(Data to process)
· · · ·

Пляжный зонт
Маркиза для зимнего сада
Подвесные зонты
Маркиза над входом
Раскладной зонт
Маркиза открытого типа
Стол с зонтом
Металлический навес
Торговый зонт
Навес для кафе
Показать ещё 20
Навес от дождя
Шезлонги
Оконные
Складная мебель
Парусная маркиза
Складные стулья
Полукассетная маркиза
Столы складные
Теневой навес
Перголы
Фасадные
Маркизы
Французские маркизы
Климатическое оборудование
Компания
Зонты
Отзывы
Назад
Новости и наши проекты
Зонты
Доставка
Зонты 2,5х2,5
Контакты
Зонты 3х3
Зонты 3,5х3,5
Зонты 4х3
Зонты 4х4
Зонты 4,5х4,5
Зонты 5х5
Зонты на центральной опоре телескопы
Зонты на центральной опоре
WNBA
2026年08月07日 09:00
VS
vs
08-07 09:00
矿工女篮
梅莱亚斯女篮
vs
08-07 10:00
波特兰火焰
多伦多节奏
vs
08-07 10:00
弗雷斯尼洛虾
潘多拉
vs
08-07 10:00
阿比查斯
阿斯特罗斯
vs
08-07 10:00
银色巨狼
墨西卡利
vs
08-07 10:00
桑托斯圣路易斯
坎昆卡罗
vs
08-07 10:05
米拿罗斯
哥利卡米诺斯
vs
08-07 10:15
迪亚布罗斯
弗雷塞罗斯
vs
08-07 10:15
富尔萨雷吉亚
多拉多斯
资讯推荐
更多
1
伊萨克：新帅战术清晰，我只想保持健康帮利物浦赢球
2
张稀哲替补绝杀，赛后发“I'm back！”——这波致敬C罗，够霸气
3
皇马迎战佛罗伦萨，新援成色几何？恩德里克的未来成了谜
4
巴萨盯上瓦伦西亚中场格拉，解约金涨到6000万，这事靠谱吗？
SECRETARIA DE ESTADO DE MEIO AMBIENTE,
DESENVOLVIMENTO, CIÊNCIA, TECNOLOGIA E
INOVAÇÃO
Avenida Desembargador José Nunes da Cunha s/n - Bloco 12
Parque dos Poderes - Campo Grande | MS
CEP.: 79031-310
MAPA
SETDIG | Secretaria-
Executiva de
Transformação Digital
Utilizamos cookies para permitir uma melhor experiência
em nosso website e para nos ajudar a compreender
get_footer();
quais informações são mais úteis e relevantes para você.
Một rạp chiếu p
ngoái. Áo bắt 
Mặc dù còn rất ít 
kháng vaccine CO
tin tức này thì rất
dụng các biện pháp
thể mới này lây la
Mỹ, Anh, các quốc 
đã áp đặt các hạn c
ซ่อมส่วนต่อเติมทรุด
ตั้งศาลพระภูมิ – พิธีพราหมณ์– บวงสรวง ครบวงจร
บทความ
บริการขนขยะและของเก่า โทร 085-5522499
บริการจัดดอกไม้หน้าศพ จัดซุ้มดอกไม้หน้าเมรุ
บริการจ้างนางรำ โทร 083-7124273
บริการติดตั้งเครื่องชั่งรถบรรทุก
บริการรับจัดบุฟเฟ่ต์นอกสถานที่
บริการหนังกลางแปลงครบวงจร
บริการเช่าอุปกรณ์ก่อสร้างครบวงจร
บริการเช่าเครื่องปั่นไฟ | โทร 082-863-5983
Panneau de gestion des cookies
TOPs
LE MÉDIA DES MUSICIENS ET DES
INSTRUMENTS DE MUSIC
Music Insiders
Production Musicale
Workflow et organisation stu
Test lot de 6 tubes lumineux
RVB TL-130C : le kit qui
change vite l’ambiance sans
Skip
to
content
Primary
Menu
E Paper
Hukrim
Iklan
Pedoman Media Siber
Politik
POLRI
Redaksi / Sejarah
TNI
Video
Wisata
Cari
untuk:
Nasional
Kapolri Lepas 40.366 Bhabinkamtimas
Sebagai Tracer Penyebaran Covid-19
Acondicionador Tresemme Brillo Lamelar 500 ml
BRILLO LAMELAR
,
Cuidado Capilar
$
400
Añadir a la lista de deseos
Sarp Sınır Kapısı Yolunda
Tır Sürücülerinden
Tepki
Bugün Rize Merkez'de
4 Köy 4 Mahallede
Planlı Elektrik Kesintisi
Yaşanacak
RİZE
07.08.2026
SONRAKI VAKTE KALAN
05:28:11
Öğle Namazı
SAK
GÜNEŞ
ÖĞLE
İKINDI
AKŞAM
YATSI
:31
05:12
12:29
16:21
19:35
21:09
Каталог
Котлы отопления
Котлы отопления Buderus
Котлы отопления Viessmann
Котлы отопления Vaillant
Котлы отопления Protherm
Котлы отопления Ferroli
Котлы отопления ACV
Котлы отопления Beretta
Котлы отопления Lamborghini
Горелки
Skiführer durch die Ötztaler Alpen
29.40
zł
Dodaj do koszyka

· · · ·

(Task details) In the records above, find every line with the word "cookies" and copy it.

(Your solution)
Utilizamos cookies para permitir uma melhor experiência
Panneau de gestion des cookies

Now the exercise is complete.